The brakes were sufficiently proportioned and held together well under severe stops. However, it was the overly-soft, disjointed electric steering that turned me (and several other critics) off. Even in “Sport Mode,” the feedback I received from the steering column was soggy at best, and decisive turns quickly became fearful ones, as the SUV tended to keel sideways due to its squishy suspension.
On the bright side, I found that the QX60 had a very quiet cabin, and the overly soft suspension was quite comfy, absorbing bumps in Cadillac fashion. The all-wheel drive system kept everything in check nicely, even when I was battling my way through the remnants of Hurricane Patricia on my way to tour the Honda Manufacturing of Indiana plant.
This is a car for drivers who are not interested in connectivity with the road and who prefer compliance over precision. While it is nice that Infiniti is catering to their needs, I can’t help but wonder why anyone would put manual shift options and a sport mode on something like this, because neither of them made the car perform any better.
Wrap up and review
Once equipped with a healthy slew of tech, driver, and safety add-ons, the QX60 comes to just around $56,090 in all-wheel drive trim. While that’s a whole lot of car for the money, what you get is really not all that fantastic. The QX60 undoubtedly has a lot going for it in so many ways, it’s just that it negates all of its strong suits with mediocrity and poor execution.

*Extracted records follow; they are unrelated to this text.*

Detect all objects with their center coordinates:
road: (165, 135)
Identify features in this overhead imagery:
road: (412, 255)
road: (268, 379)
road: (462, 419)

The fundamental idea behind this SUV is a good one, it just needs a fair deal of reworking in order to best its competition, because every time I found something I really liked in the QX60, an undesirable oversight would appear, thus negating the positive point noted.
So what could Infiniti do to make the QX60 more of a contender? Suspension, steering, interior, and tech overhauls all come to mind immediately, and while other critics panned the 3.5-liter V6 found in the QX60, I think it should be left alone; it offers 5,000 pounds of towing capacity, and really only needs better fuel economy numbers. Hopefully, once it’s time for a refresh or overhaul, Infiniti leaves the styling alone for the most part — this SUV will still look fabulous in a decade’s time — and instead concentrates on the aforementioned issues. Overall, the Infiniti scores 3 of 5 cheats on our rating system.